Extract to read
* * * * * * *
Latest revision as of 08:24, 15 July 2021

ESC1.
ESC1

Exigo System Controller

  • Control and routing of audio channels
  • 115 - 230 VAC primary power and 24 - 48 VDC secondary power
  • Redundant Ethernet connections
  • Digital audio processing
  • Receives, handles and stores fault messages from the system
  • Interface to PABX and iPBX
  • Interface to telecom management, safety, automation and security systems
  • Voice message storage
  • Programmable alarm generator
  • Tick tone generator


The Exigo System Controller is designed for use in marine/offshore and onshore environments. The construction is extremely robust and can handle mobile environments as well as stationary, temperature controlled rooms. The system controller is based on IP technology, giving it extreme flexibility, superb audio quality and huge integration possibilities.

The system controller handles routing and prioritization of up to 32 simultaneous audio channels in the system. The audio can be distributed from up to 150 audio inputs to up to 250 zones.

The system controller features a display where status and faults can be viewed. This display also allows configuration of simple parameters. The system controller monitors and receives status information from every component in the system. Faults are time stamped, and presented in chronological order on the display. Buttons allow an operator to acknowledge and reset faults. The network connection to every component in the system is monitored, so a defect switch or broken cable will be detected just as reliably and fast as any other fault in the system.

The system controller also acts as the system’s alarm generator and audio message storage. The embedded alarm generator features a set of the most common alarm tones, but can also be programmed to support custom alarm tones and patterns. Stored voice and audio messages are easily uploaded to the system controller as standard .wav files.
* * * * * * *
Tasks for understanding figures
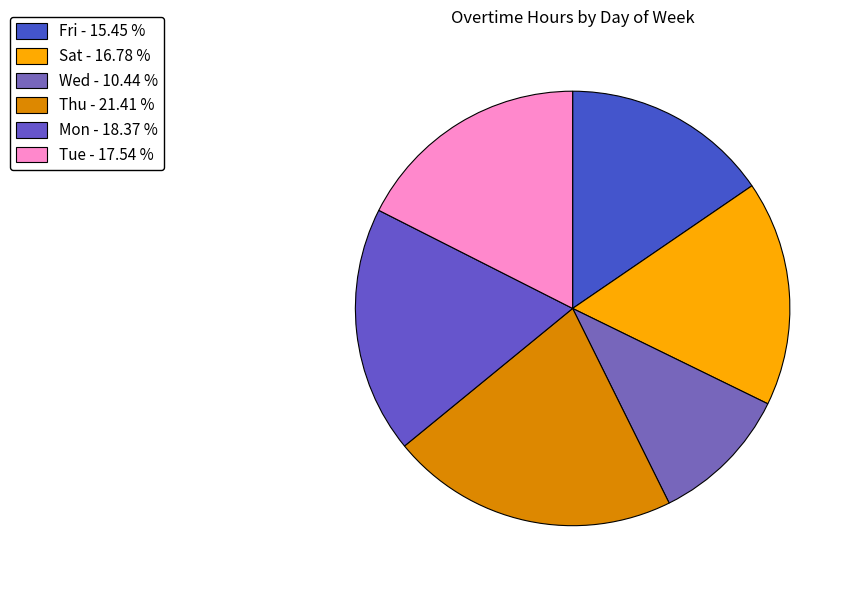

Is there any slice that represents more than half of the pie?

No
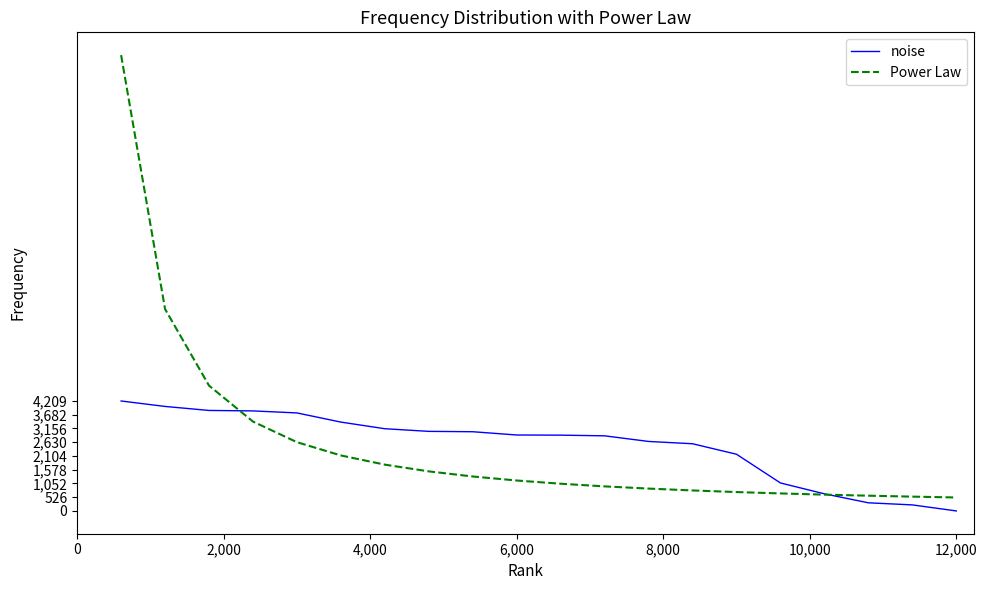

Does the chart have visible grid lines?

No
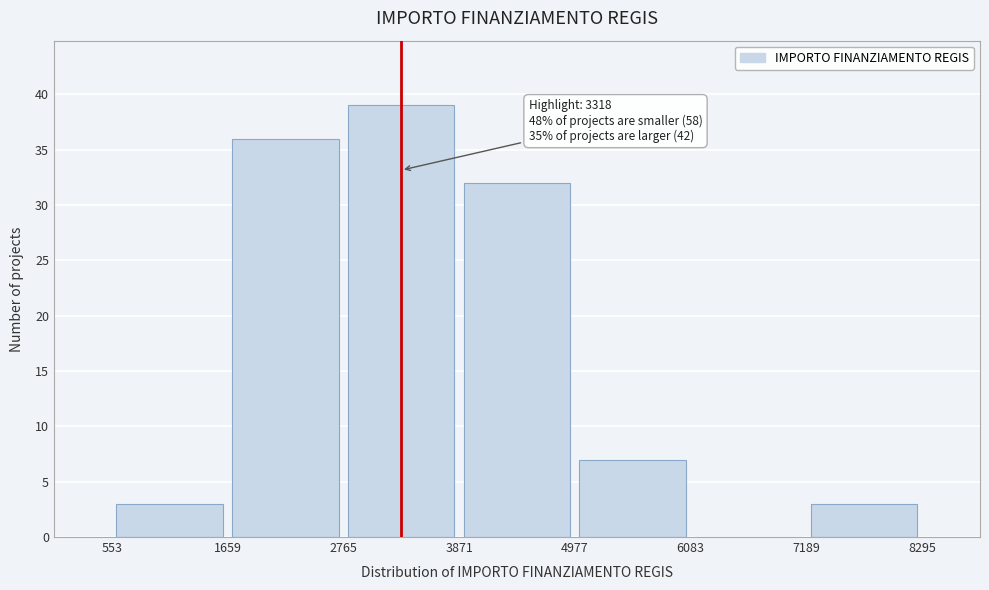

Which range on the x-axis has the tallest bar?

2765 to 3871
* * * * * * *
Task set
a - Put every line of the records under "Tasks for understanding figures" into a JSON list of strings, one string per line, skipping blank lines. Leave the pictures out of the list.
b - Give the next part of the text about the Exigo System Controller, starting after its last sentence.

Task-by-task results
a -
[
  "Is there any slice that represents more than half of the pie?",
  "No",
  "Does the chart have visible grid lines?",
  "No",
  "Which range on the x-axis has the tallest bar?",
  "2765 to 3871"
]

b -
The system controller’s control inputs/outputs and audio inputs can be used locally by the system controller (e.g. for PTT and audio from a handheld microphone) or can be controlled by the system (e.g. audio input for background music).

Installation

Overview - Front

ESC1


1 Mounting Flange The mounting flanges are used to mount the unit in 19” equipment racks
2 Ventilation Inlets The ventilation inlets should be kept free of obstacles and dust. Fans control the airflow based on internal temperature
3 Headphone Jack Headphones can be connected for listening to the different audio streams in the system
4 Status Indicators The status indicators are used to display the status of important parameters such as power supplies and faults
5 LCD Display The LCD screen displays status and a graphical user interface
6 Control Knob The control knob is used to select and execute menu items in the user interface. The knob can be rotated and pressed.
7 Front Cover The front cover can be opened in order to gain access to the primary system controller board and the optional function board slot
8 Cover Screws The two cover screws secure the front cover in place. To open the front cover, these two screws must be loosened and pulled out 1.5 – 2 cm. The screws can then be used as handles to pull out the front cover
9 Integrated Handle These integrated handles make it easy to maneuver the unit, without adding to the installation depth



Overview - Back

ESC1


1 Ethernet Ports Redundant Ethernet connections for audio and control data
2 Serial Ports RS-232 for console and RS-232/422/485 for integration with other equipment
3 Control Inputs Six configurable control inputs that can be optionally monitored. Each input is activated by closing the loop between the two terminals
4 Fault Relay Output A switching relay (NO, NC & COM) is used to indicate faults in the system
5 Control Outputs Six configurable control outputs. Each is made of a switching relay (NO, NC and COM) in parallel with a 24VDC signal. The 24VDC part of the control output can source max 200mA and has overcurrent protection.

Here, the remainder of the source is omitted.